Estonia hopes to ratify border treaty with Russia soon — FM

Russia November 21, 2014, 20:42

Russian Foreign Ministry says Estonia’s unilateral border demarcation will have no legal binding on Russia

TALLINN, November 21. /TASS/. Estonia’s new foreign minister said on Friday the country is interested in ratifying a long-awaited border treaty with Russia.

Keit Pentus-Rosimannus, who became foreign minister of the Baltic state - an EU member that was formerly part of the Soviet Union - on November 17, said she hoped the parliaments of the two countries would ratify the treaty as soon as possible, adding that Tallinn was expecting a response from Moscow.

The line of the state border between the two countries was agreed in 2005 after nearly eleven years of talks. A border treaty was signed shortly afterwards, but when it was submitted for ratification, the Estonian legislators included in the preamble a mention of the Tartu treaty of 1920 in a context that left a potential loophole for territorial claims against Moscow. Russia revoked its signature and the process remained legally incomplete.
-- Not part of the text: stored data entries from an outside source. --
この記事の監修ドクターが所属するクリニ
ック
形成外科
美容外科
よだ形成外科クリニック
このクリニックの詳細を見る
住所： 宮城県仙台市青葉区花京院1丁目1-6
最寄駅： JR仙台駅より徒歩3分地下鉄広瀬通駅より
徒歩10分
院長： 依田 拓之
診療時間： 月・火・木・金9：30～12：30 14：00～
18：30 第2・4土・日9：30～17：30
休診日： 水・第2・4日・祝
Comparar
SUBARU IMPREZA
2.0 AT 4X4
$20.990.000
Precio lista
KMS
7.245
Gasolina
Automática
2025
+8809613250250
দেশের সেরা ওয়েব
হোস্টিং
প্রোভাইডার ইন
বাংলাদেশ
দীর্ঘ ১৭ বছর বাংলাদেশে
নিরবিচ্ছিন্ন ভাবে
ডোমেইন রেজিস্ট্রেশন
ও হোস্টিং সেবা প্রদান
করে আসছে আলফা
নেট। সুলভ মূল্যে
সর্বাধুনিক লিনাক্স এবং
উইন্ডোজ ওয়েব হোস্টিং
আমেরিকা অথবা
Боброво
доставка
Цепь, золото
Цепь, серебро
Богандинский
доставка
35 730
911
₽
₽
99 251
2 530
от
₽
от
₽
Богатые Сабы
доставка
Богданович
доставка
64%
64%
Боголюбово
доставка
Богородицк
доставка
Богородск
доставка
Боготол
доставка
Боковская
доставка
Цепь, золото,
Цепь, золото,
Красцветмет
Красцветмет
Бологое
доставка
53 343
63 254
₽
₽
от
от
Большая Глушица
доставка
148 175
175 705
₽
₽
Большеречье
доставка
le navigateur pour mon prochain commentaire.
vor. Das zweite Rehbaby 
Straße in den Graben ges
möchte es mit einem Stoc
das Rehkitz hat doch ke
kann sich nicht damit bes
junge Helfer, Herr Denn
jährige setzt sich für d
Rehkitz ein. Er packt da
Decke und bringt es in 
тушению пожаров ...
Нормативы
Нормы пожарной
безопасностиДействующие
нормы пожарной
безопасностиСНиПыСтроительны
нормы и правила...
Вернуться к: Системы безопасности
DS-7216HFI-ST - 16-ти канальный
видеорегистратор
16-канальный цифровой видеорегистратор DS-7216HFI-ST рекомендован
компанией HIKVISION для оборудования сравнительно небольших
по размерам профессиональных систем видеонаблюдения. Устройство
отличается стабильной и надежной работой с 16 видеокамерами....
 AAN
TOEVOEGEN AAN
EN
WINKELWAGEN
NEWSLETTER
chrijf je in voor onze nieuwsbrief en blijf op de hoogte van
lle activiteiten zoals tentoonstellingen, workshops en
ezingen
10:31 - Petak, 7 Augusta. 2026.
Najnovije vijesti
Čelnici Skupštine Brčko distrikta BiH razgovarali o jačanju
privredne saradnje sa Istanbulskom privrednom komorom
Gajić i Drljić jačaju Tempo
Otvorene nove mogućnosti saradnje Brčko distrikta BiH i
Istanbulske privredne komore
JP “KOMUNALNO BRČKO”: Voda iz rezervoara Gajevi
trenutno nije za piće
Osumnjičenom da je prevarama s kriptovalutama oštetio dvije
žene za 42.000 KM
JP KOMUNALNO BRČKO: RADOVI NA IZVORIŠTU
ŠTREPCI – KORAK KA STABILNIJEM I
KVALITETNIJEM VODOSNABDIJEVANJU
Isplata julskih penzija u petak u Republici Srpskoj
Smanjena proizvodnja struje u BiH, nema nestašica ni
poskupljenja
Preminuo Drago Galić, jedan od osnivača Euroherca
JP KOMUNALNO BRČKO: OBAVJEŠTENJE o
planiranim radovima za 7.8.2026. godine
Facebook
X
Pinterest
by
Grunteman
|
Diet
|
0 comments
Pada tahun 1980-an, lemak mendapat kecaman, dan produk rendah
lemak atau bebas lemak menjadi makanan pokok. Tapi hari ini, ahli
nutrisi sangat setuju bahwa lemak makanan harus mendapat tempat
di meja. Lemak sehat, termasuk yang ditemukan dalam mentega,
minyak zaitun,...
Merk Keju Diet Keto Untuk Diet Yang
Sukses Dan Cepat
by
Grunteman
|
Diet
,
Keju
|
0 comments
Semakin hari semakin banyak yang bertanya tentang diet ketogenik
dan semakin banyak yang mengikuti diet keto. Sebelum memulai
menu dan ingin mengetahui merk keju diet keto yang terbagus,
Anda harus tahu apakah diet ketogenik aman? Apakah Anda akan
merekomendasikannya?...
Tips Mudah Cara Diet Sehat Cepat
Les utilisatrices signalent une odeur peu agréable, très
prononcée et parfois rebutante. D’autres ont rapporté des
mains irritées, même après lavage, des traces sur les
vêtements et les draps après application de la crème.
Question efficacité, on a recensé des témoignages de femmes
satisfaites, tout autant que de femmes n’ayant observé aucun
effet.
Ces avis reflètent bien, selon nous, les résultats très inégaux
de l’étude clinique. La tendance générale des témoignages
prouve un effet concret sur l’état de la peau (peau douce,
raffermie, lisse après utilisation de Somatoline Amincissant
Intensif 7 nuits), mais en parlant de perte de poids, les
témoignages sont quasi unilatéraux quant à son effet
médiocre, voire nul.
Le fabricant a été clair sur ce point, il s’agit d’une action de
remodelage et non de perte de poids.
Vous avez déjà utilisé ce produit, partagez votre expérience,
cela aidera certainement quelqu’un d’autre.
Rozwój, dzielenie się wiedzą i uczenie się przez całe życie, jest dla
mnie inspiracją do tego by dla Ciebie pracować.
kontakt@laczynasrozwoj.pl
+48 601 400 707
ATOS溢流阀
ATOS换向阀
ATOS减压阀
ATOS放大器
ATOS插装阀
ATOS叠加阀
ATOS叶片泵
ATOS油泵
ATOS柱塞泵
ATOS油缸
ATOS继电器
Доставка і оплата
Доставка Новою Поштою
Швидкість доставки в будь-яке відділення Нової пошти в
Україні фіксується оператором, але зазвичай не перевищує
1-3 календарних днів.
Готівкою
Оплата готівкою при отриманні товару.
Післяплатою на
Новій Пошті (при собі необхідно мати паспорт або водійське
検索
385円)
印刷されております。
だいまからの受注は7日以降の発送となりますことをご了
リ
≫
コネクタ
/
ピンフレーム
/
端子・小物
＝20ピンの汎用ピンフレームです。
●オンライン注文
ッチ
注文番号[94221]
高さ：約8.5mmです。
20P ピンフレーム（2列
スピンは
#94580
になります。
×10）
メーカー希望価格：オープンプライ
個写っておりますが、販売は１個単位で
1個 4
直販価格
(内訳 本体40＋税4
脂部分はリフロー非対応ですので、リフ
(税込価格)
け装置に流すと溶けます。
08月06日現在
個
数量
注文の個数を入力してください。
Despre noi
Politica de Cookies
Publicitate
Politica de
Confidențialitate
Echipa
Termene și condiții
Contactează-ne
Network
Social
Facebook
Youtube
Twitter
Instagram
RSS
Talks on the problem resumed in late 2012.

On November 18, the Estonian parliament launched work to demarcate its 136-kilometre borderland in the country’s east. Estonia plans to demarcate the border unilaterally, since the border treaty with Russia has not entered into force yet.

Russian Foreign Ministry says Estonia’s unilateral border demarcation will have no legal binding on Russia

ussian Foreign Ministry Spokesman Alexander Lukashevich said on Friday Estonia’s unilateral demarcation of the border will have legal binding on Russia.

“I am referring to amendments to the law on Estonia’s state border that were passed by the parliament in the third reading. These amendments vest the Estonian government with the authority to establish the temporary control line between Russia and Estonia on the basis of Estonia’s land register,” he said.

“We proceed from the fact that in line with international law any unilateral border demarcation has no legal binding on the adjacent state,” the Russian diplomat stressed.

He noted that a similar provision was part of the Russian-Estonian border agreement signed in Moscow on February 18, 2014 that fixed the lack of territorial claims to each other. “Thus, articles 5-7 of this document provide for a joint demarcation of the border that is to be done only after the agreement comes into force,” Lukashevich said. “The state border will be considered as ultimately demarked after each party’s governments endorse relevant demarcation documents.”

As of today, the Russia side has not yet submitted the border agreement with Estonia for ratification due to Tallinn’s unfriendly policy in bilateral relations, the spokesman added.